• _Work item_
An exact reproduction is required of the lines from the beginning of the entries through the line with "pour voir leurs sites", pictures excluded and nothing added.

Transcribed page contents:

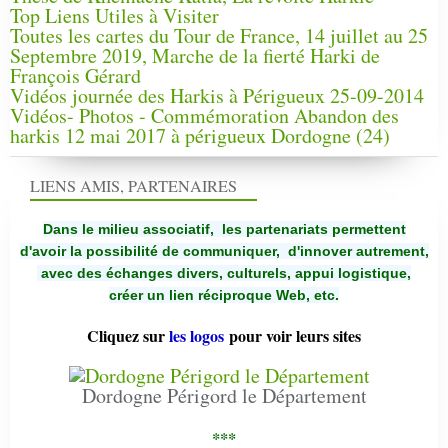
Top Liens Utiles à Visiter
Toutes les cartes du Tour de France, 14 juillet au 25
Septembre 2019, Marche de la fierté Harki de
François Gérard
Vidéos journée des Harkis à Périgueux 25-09-2014
Vidéos- Photos - Commémoration Abandon des
harkis 12 mai 2017 à périgueux Dordogne (24)
LIENS AMIS, PARTENAIRES
Dans le milieu associatif, les partenariats permettent
d'avoir la possibilité de communiquer,
d'innover autrement,
avec des échanges divers, culturels, appui logistique,
créer un lien réciproque Web, etc.
Cliquez sur
les logos
pour voir leurs sites
Dordogne Périgord le Département
***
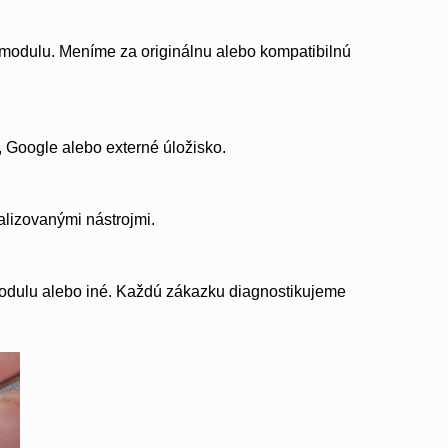
odulu. Meníme za originálnu alebo kompatibilnú
Google alebo externé úložisko.
lizovanými nástrojmi.
odulu alebo iné. Každú zákazku diagnostikujeme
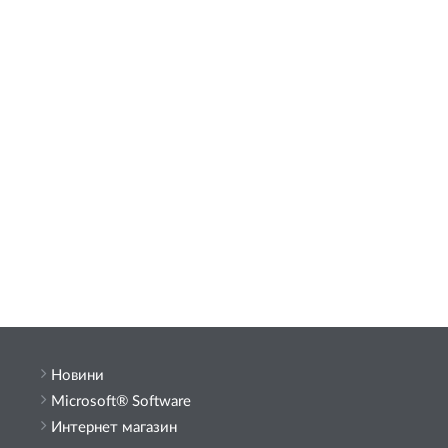
Новини
Microsoft® Software
Интернет магазин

• _Response box_
Top Liens Utiles à Visiter
Toutes les cartes du Tour de France, 14 juillet au 25
Septembre 2019, Marche de la fierté Harki de
François Gérard
Vidéos journée des Harkis à Périgueux 25-09-2014
Vidéos- Photos - Commémoration Abandon des
harkis 12 mai 2017 à périgueux Dordogne (24)
LIENS AMIS, PARTENAIRES
Dans le milieu associatif, les partenariats permettent
d'avoir la possibilité de communiquer,
d'innover autrement,
avec des échanges divers, culturels, appui logistique,
créer un lien réciproque Web, etc.
Cliquez sur
les logos
pour voir leurs sites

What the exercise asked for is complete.